Communities around Minnesota are eyeing transportation changes, including changes focused on accessibility.
Ramsey County is developing a long-range plan that will guide future county transportation investment decisions, leading to projects that are accessible to people of all ages and abilities. The public is invited to join the All-Abilities 2050 Transportation Plan, led by Ramsey County Public Works. It will incorporate community feedback to shape roadway, pedestrian, bike and public transportation investments for the next 27 years, through the year 2050.
The All-Abilities plan will influence the investment priorities for future Ramsey County transportation projects in collaboration with Minnesota Department of Transportation (MnDOT), Metro Transit, Ramsey County municipalities and Ramsey County transportation users. Engagement opportunities will take place online, virtually and in person, and will be available in multiple languages.
The planning process will take place over the course of the next year,
For more information about the plan and to learn about how to get involved, visit the project website ramseycounty.us/2050Transportation.
In west central Minnesota, the city of Willmar has received a $200,000 grant from the U.S. Department of Transportation, for the Safe Streets and Roads Program. The funding will allow the city to complete a citywide safety action plan to address safety, accessibility and equity concerns throughout the city’s transportation system.
Willmar received one of 12 grants awarded to communities in Minnesota, according to a news release from the U.S. Department of Transportation. There were 510 grant awards nationwide totaling $800 million.
The competitive grant program, established by President Joe Biden’s infrastructure law, provides $5 billion over five years for regional, local and tribal initiatives — from redesigned roads to better sidewalks and crosswalks — to prevent deaths and serious injuries on the nation’s roadways.
The Willmar Safety Action Plan developed with the grant will use data and best practices to improve traffic safety and save lives.

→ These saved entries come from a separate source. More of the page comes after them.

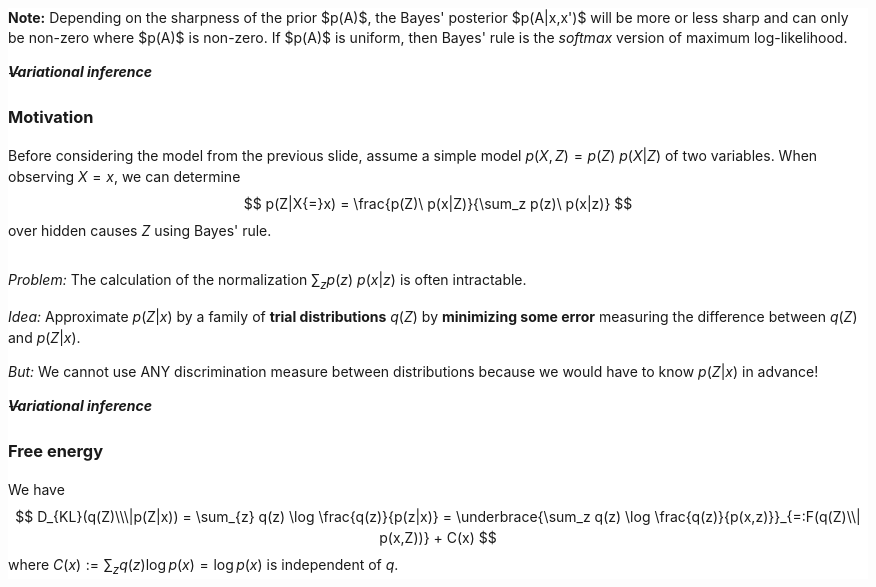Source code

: 
<div style="margin-top: 20px;"></div>

<div class="comment">
<b>Note:</b> Depending on the sharpness of the prior $p(A)$, the Bayes' posterior $p(A|x,x')$ will be more or less sharp and can only be non-zero where $p(A)$ is non-zero. If $p(A)$ is uniform, then Bayes' rule is the <i>softmax</i> version of maximum log-likelihood.
</div>


--

<div style="margin-top: -40px;"></div>


##### Variational inference
### Motivation


<div class="container">
<div class="col2">


Before considering the model from the previous slide, assume a simple model $p(X,Z)= p(Z)\ p(X|Z)$ of two variables. When observing $X{=}x$, we can determine 
$$
p(Z|X{=}x) = \frac{p(Z)\ p(x|Z)}{\sum_z p(z)\ p(x|z)}
$$
over hidden causes $Z$ using Bayes' rule.

</div>
<div class="col1"><img data-src="./images/graph_var1.png"></div>
</div>

<div style="margin-top: -20px;"></div>

_Problem:_ The calculation of the normalization $\sum_z p(z)\ p(x|z)$ is often intractable.

_Idea:_ Approximate $p(Z|x)$ by a family of __trial distributions__ $q(Z)$ by __minimizing some error__ measuring the difference between $q(Z)$ and $p(Z|x)$.


_But:_ We cannot use ANY discrimination measure between distributions because we would have to know $p(Z|x)$ in advance! 



--

<div style="margin-top: -40px;"></div>


##### Variational inference
### Free energy

We have
$$
D_{KL}(q(Z)\\\|p(Z|x)) = \sum_{z} q(z) \log \frac{q(z)}{p(z|x)} = \underbrace{\sum_z q(z) \log \frac{q(z)}{p(x,z)}}_{=:F(q(Z)\\| p(x,Z))} + C(x)
$$
where $C(x) := \sum_z q(z) \log p(x) = \log p(x)$ is independent of $q$.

It will study safety concerns and barriers to opportunity that adversely affect low-income communities and communities of Black and Indigenous people of color on roadways, particularly while walking and biking. Thirteen percent of Willmar’s residents have a disability.
Other applicants receiving awards in Minnesota are the Bois Forte Band of Chippewa; Hennepin County; Rochester-Olmsted Council of Governments; the St Louis County Department of Public Works; and the cities of Columbia Heights, Eagan, Elk River, Monticello, Red Wing, St. Louis Park and Woodbury.